Qualcosa in più vale il breve grottesco episodio (con Cortellesi e Crescentini) delle monache che si fanno furbe, e come tali si predispongono alla tolleranza delle soddisfazioni materiali e alla saggezza scaltra del quieto vivere, lasciando spazio nell'intimità delle rispettive celle alla soddisfazione degli inevitabili sacrosanti piaceri terreni; mentre il lato drammatico delle storie con Smutniak e Riondino amanti crudelmente separati nella vita o la cronaca concitata di una passione con rivincita tra Scamarcio e Puccini, appare deficitario e schiavo di narrazioni più leziose ed insignificanti che coinvolgenti.

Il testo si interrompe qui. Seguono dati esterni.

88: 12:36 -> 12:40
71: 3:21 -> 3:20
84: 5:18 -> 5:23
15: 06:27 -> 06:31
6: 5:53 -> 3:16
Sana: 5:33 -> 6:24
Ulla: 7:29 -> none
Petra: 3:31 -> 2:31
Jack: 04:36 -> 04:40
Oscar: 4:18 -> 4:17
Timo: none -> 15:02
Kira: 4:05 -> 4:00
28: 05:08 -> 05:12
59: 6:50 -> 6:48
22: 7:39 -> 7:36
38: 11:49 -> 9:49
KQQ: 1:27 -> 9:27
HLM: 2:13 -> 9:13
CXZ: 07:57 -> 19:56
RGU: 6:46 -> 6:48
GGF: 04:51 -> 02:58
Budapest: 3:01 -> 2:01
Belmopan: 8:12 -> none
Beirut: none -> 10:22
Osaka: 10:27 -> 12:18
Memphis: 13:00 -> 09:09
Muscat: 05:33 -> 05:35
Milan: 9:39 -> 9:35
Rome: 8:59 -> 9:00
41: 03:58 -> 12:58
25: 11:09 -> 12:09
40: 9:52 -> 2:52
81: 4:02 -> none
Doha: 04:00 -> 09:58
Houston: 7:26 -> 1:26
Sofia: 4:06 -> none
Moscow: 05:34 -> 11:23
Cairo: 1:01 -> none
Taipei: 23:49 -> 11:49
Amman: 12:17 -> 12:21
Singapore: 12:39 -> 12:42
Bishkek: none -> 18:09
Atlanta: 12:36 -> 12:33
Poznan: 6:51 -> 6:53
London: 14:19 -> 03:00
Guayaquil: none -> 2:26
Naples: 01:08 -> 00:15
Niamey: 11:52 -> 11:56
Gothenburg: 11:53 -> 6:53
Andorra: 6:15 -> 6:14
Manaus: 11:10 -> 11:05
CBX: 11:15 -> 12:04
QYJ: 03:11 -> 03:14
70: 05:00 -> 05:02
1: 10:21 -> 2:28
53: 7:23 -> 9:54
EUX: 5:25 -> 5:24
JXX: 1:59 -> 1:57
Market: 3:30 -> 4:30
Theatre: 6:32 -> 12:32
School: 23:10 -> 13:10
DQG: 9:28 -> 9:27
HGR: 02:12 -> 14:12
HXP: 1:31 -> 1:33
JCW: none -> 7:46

Insomma dopo Pasolini - che. con il suo adattamento sfrontato, oltraggioso, ma caldo, pieno di vita, di alcune più celebri e sanguigne novelle del Decameron, diede vita al primo folgorante e passionale capitolo della sua “Trilogia della vita” (seguito poco dopo da I racconti di Canterbury e da Il fiore delle mille ed una notte) - riportare sullo schermo anche solo qualche sprazzo od umore boccaccesco, pareva già dall'inizio un'impresa un po' ardua ed in salita, forse addirittura impraticabile.
Il risultato calligrafico ed inutilmente bucolico, di superficie dei due altrove pur lodevoli fratelli registi toscani, ne conferma l'ideale impossibilità, soprattutto laddove ci si attiene e ci si accontenta di ricorrere ad un adattamento esteriore e inevitabilmente piatto e convenzionale di un'opera che invece è nata come specchio ironico e arguto di un'epoca storica ben precisa e circoscritta, che non merita di essere qui involgarita ed ammodernata, dunque imbastardita, da sconsiderate considerazioni astratte e fuori luogo, per opera (stolta) di un manipolo di ragazzini viziati e francamente debosciati.